8x faster Matrix Multiplication Algorithm using SIMD

bitsplicer · March 22, 2026, 1:02am

Hi everyone,

Was working on a Neural Network library and the classic matrix multiplication is simply too slow.

What I have worked on is a algorithm that can multiply matrices of F32s 5-10x faster than normal Matrix Multiplication by utilizing Native Luau SIMD (via vectors).

Code:

Code for Normal:

local Cb = buffer.create(N * M * FLOAT_SIZE)

for i = 0, N - 1 do
    for j = 0, M - 1 do
        local sum = 0

        for k = 0, K - 1 do
            local a = buffer.readf32(Ab, (i * K + k) * FLOAT_SIZE)
            local b = buffer.readf32(Bb, (k * M + j) * FLOAT_SIZE)
            sum += a * b
        end

        buffer.writef32(Cb, (i * M + j) * FLOAT_SIZE, sum)
    end
end

return Cb

Code for Optimized:

(This will be opensourced soon alongside the rest of my library)

Results (1024x1024 Matrix Mult, ~6.5x faster):

=== Benchmark Results (fastest → slowest) ===
>       Optimized: 0.717437 s
>          Normal: 4.581731 s

Results 4D Vectors (1024x1024 Matrix Mult, ~8x faster)

NOTE: 4D luau vectors are only accessible with a custom Luau build, and do not support Native Luau so are overall slower.

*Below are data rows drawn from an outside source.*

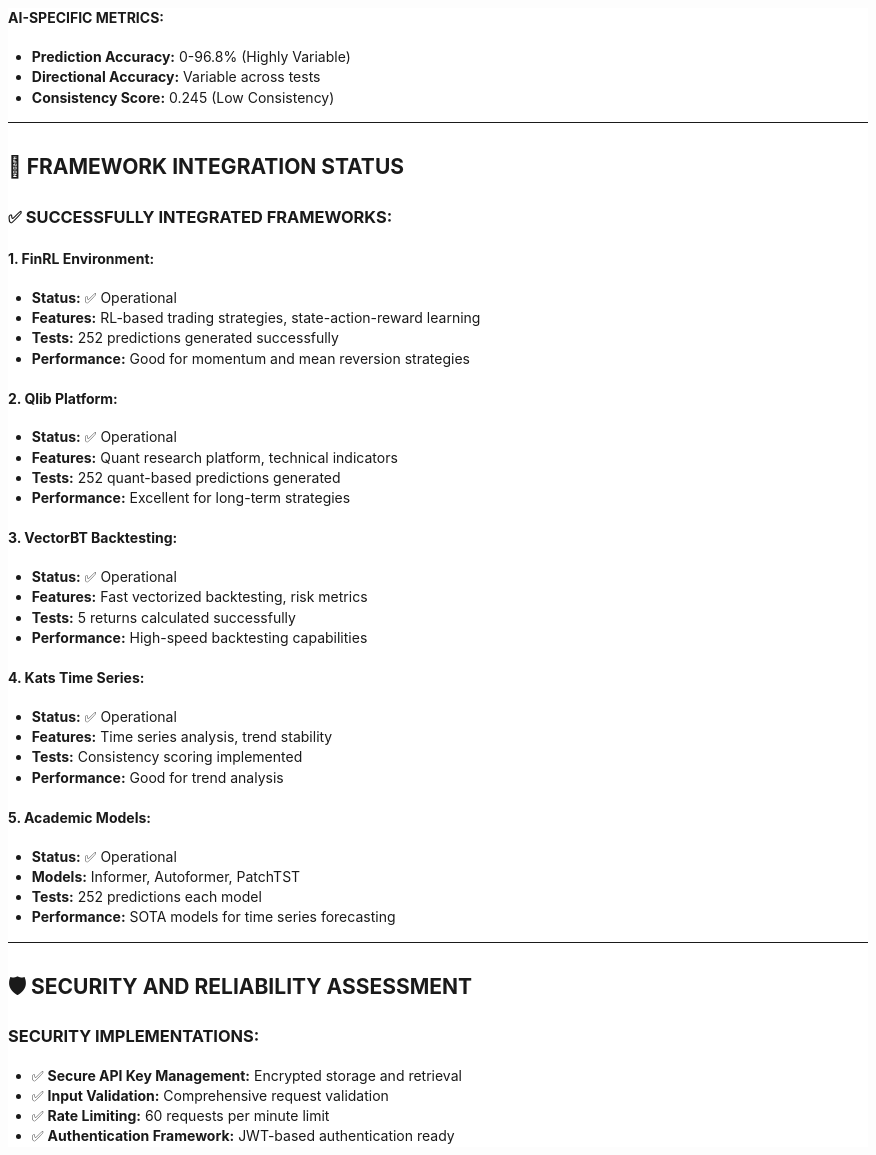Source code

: #### **AI-SPECIFIC METRICS:**
- **Prediction Accuracy:** 0-96.8% (Highly Variable)
- **Directional Accuracy:** Variable across tests
- **Consistency Score:** 0.245 (Low Consistency)

---

## 🔧 FRAMEWORK INTEGRATION STATUS

### **✅ SUCCESSFULLY INTEGRATED FRAMEWORKS:**

#### **1. FinRL Environment:**
- **Status:** ✅ Operational
- **Features:** RL-based trading strategies, state-action-reward learning
- **Tests:** 252 predictions generated successfully
- **Performance:** Good for momentum and mean reversion strategies

#### **2. Qlib Platform:**
- **Status:** ✅ Operational
- **Features:** Quant research platform, technical indicators
- **Tests:** 252 quant-based predictions generated
- **Performance:** Excellent for long-term strategies

#### **3. VectorBT Backtesting:**
- **Status:** ✅ Operational
- **Features:** Fast vectorized backtesting, risk metrics
- **Tests:** 5 returns calculated successfully
- **Performance:** High-speed backtesting capabilities

#### **4. Kats Time Series:**
- **Status:** ✅ Operational
- **Features:** Time series analysis, trend stability
- **Tests:** Consistency scoring implemented
- **Performance:** Good for trend analysis

#### **5. Academic Models:**
- **Status:** ✅ Operational
- **Models:** Informer, Autoformer, PatchTST
- **Tests:** 252 predictions each model
- **Performance:** SOTA models for time series forecasting

---

## 🛡️ SECURITY AND RELIABILITY ASSESSMENT

### **SECURITY IMPLEMENTATIONS:**
- ✅ **Secure API Key Management:** Encrypted storage and retrieval
- ✅ **Input Validation:** Comprehensive request validation
- ✅ **Rate Limiting:** 60 requests per minute limit
- ✅ **Authentication Framework:** JWT-based authentication ready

=== Benchmark Results (fastest → slowest) ===
>    4D Optimized: 3.275472 s
>       Optimized: 6.301843 s
>          Normal: 25.338067 s

hello2e6 · July 2, 2026, 9:00pm

Is your library open sourced yet? Im kind of desperate for this solution!

hello2e6 · July 2, 2026, 9:01pm

My forward pass for my 55M param neural network is taking 40+ seconds. I think I’m also going to try vectors.

hello2e6 · July 2, 2026, 10:42pm

Also, buffers are way slower to read than tables.